Johann Wolfgang Goethe im Reclam Bücherregal auf der Frankfurter Buchmesse in Frankfurt am Main

Am 9. November 1867 wurden Werke von 30 Jahre und länger zuvor verstorbenen Autoren rechtefrei. Pünktlich am 10. November kam Reclams neue "Universal-Bibliothek" auf den Markt, Goethes "Faust. Erster Theil" war die Nummer 1.

(Foto: imago/Hoffmann)

Die "Universal-Bibliothek" wird 150 Jahre alt. Zum Geburtstag zeigt eine Ausstellung, wie die gelben Heftchen die Klassikerlektüre verändert haben.

Von Lothar Müller

Ein Hauch von Ewigkeit umgibt die Klassiker. Denn als klassisch gilt, was über lange Zeiten hinweg seinen Wert behält. Der Dichter Johann Wolfgang Goethe war darauf bedacht, ein Klassiker zu werden, als er in seinen letzten Jahren viel Zeit für die Fertigstellung der "Ausgabe letzter Hand" aufwandte. Seine Figuren Faust und Mephisto aber konnten der Zeit als Dauer wenig abgewinnen, sie schlossen ihre Wette über die Lust am Augenblick. Sie mochten aus der Vergangenheit stammen, aber in ihnen steckte neben Alchemie und alten Teufeleien die Unruhe der modernen Zeiten. Sie heckten das Papiergeld aus, und zu den Rollen, durch die Faust glitt, gehörte die des skrupellos agierenden Entrepreneurs.

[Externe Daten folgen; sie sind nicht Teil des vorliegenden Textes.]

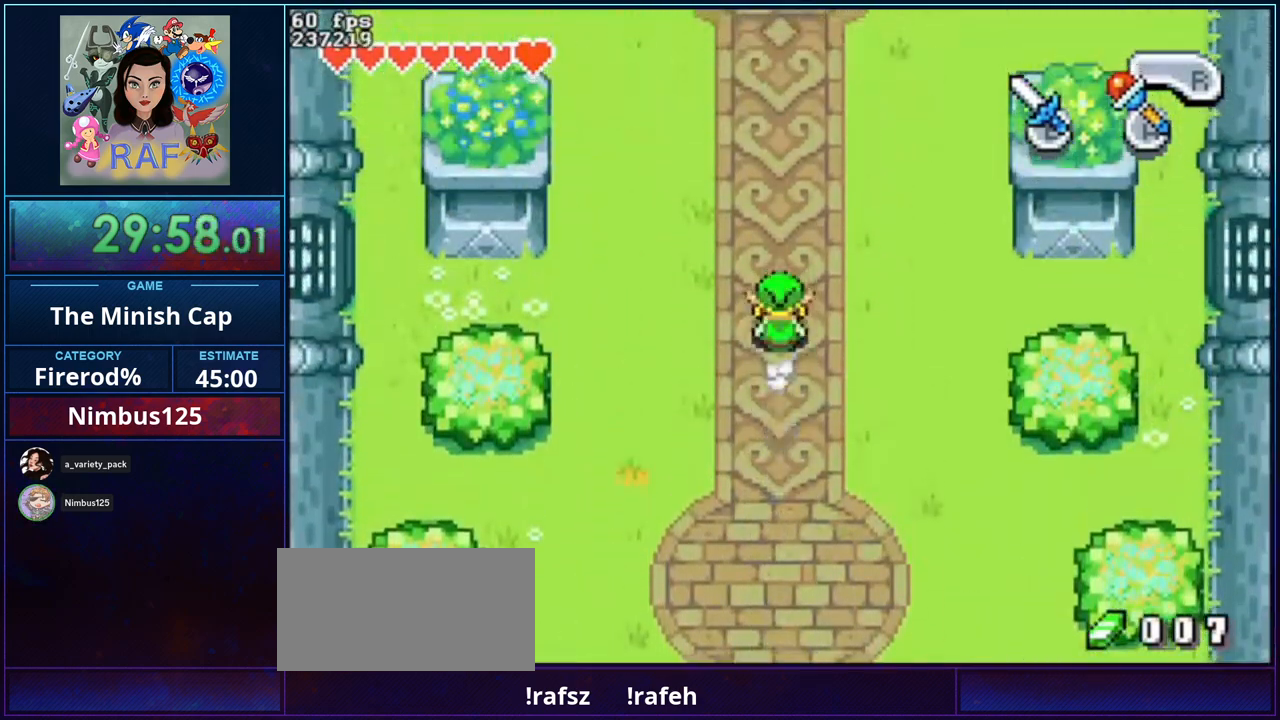
{"buttons": ["R1", "DPAD_UP"], "events": [[133, "R1", "up"], [467, "R1", "down"]]}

Etwa fünfeinhalb Jahre nach Goethes Tod, am 9. November 1837, endete auf der prosaischen, merkantilen Ebene das "ewige Verlagsrecht". An diesem Tag beschloss die deutsche Bundesversammlung, der preußischen Gesetzgebung folgend, es solle künftig für die Werke von Autoren nur noch eine Schutzfrist von dreißig Jahren, gerechnet ab ihrem Tod, gelten. Es gab noch eine Galgenfrist von ebenfalls dreißig Jahren, bis diese Neuregelung des Urheberrechts in Kraft trat. Danach aber wurden die Werke aller vor dem 9. November 1837 verstorbenen Autoren rechtefrei, und weil das vorhersehbar war, kam pünktlich am 10. November 1867 Reclams neue "Universal-Bibliothek" auf den Markt, Goethes "Faust. Erster Theil" und "Faust. Zweiter Theil" waren die Nummern 1 und 2.

Anton Philipp Reclam war nicht der einzige Verleger, der in diesem "Klassikerjahr" die Idee hatte, Werke von Goethe, Lessing, Schiller oder Kleist in preiswerten Ausgaben und hoher Auflage auf den Markt zu bringen, aber seine Universal-Bibliothek setzte sich rasch durch. Noch zu Goethes Lebzeiten, 1828, hatte er, zuvor schon Betreiber einer Leihbibliothek und eines Lesekabinetts, in Leipzig seinen Verlag gegründet, 1839 eine Druckerei hinzugekauft, und wenn man die Gründe für seinen Erfolg mit der Universalbibliothek in einem Satz zusammenfassen sollte, so müsste er lauten: Anton Philipp Reclam war eine treibende Kraft der Industrialisierung der Literatur.

Neue Drucktechnologien machten den geringen Preis möglich

Goethe hatte seine Verträge mit Johann Friedrich Cotta geschlossen, der bis heute zu Recht als "Verleger der deutschen Klassik" berühmt ist. Auch Cotta war ein Mann mit großem Gespür für technische Neuerungen, zu seinen weitgespannten Unternehmungen gehörte zeitweilig ein Dampfschiffprojekt, auch er brachte kleinformatige Taschenausgaben der Werke von Goethe, Schiller oder Lessing heraus, in Auflagenhöhen zwischen 10 000 und 20 000 Exemplaren. Im Reclam Verlag aber, der nun die bisher ausschließlich an Cotta gebundenen Klassiker drucken durfte, herrschte der Geist des "Pfennig-Magazins", das in Deutschland nach englischem Vorbild 1838 auf den Markt kam. Es widmete sich der "Verbreitung gemeinnütziger Kenntnisse"; zu den technischen Neuerungen, die es einem Publikum in Text und Holzstichillustrationen vorstellte, gehörten die neuen Schnellpressen der Druckereien und die Papiermaschinen.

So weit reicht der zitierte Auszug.